======== Exercise input
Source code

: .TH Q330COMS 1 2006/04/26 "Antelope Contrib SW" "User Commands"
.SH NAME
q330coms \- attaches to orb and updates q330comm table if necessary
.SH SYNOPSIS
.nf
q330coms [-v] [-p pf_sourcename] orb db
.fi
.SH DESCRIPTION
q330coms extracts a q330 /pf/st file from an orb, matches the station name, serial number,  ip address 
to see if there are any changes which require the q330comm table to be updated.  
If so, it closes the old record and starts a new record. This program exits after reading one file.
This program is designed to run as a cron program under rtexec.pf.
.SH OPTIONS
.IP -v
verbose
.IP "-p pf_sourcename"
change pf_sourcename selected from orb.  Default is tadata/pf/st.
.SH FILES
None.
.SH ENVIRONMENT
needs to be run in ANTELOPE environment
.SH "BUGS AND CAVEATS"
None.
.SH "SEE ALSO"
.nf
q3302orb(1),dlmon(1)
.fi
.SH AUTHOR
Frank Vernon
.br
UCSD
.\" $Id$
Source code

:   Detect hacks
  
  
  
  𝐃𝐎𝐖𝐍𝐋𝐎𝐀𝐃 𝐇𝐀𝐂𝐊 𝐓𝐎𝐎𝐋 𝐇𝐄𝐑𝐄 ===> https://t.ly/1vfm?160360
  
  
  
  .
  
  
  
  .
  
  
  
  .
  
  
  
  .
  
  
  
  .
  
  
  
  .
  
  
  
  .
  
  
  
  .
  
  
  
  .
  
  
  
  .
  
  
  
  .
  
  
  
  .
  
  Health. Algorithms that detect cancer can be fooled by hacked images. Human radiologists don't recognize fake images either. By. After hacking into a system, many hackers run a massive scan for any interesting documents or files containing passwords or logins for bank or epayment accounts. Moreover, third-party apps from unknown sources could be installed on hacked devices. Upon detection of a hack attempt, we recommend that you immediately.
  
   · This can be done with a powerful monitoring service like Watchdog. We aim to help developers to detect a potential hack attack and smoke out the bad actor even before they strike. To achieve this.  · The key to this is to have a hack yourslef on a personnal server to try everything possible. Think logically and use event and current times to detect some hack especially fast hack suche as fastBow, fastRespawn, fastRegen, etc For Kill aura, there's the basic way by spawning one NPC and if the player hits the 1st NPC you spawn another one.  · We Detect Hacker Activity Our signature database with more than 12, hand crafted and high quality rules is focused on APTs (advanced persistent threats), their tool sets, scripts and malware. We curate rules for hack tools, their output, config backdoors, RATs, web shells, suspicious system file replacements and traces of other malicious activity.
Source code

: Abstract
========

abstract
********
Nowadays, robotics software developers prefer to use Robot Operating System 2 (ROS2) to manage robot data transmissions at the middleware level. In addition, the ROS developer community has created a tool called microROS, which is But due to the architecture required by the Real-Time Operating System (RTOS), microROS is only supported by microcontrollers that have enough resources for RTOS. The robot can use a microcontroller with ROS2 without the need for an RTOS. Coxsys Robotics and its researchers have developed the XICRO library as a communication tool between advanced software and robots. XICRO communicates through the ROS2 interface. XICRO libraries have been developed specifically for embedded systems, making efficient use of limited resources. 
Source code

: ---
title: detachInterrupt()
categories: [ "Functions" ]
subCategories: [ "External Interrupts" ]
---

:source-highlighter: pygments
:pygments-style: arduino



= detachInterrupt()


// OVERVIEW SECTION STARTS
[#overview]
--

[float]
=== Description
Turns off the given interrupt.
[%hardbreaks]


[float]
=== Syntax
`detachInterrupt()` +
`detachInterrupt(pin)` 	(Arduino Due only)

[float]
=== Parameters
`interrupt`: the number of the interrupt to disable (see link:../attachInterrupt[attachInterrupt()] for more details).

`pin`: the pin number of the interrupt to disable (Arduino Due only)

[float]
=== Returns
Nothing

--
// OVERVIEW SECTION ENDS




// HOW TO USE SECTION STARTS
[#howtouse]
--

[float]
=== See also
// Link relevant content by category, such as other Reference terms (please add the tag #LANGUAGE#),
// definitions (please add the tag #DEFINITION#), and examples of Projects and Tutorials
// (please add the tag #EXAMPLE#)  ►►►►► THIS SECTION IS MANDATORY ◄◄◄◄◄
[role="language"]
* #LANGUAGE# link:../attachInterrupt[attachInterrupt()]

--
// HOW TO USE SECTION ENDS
================
**Task brief:** Up to and including the line with "Health. Algorithms that", transcribe the entries above exactly, starting from their first line.

**Result of the exercise:**
Source code

: .TH Q330COMS 1 2006/04/26 "Antelope Contrib SW" "User Commands"
.SH NAME
q330coms \- attaches to orb and updates q330comm table if necessary
.SH SYNOPSIS
.nf
q330coms [-v] [-p pf_sourcename] orb db
.fi
.SH DESCRIPTION
q330coms extracts a q330 /pf/st file from an orb, matches the station name, serial number,  ip address 
to see if there are any changes which require the q330comm table to be updated.  
If so, it closes the old record and starts a new record. This program exits after reading one file.
This program is designed to run as a cron program under rtexec.pf.
.SH OPTIONS
.IP -v
verbose
.IP "-p pf_sourcename"
change pf_sourcename selected from orb.  Default is tadata/pf/st.
.SH FILES
None.
.SH ENVIRONMENT
needs to be run in ANTELOPE environment
.SH "BUGS AND CAVEATS"
None.
.SH "SEE ALSO"
.nf
q3302orb(1),dlmon(1)
.fi
.SH AUTHOR
Frank Vernon
.br
UCSD
.\" $Id$
Source code

:   Detect hacks
  
  
  
  𝐃𝐎𝐖𝐍𝐋𝐎𝐀𝐃 𝐇𝐀𝐂𝐊 𝐓𝐎𝐎𝐋 𝐇𝐄𝐑𝐄 ===> https://t.ly/1vfm?160360
  
  
  
  .
  
  
  
  .
  
  
  
  .
  
  
  
  .
  
  
  
  .
  
  
  
  .
  
  
  
  .
  
  
  
  .
  
  
  
  .
  
  
  
  .
  
  
  
  .
  
  
  
  .
  
  Health. Algorithms that detect cancer can be fooled by hacked images. Human radiologists don't recognize fake images either. By. After hacking into a system, many hackers run a massive scan for any interesting documents or files containing passwords or logins for bank or epayment accounts. Moreover, third-party apps from unknown sources could be installed on hacked devices. Upon detection of a hack attempt, we recommend that you immediately.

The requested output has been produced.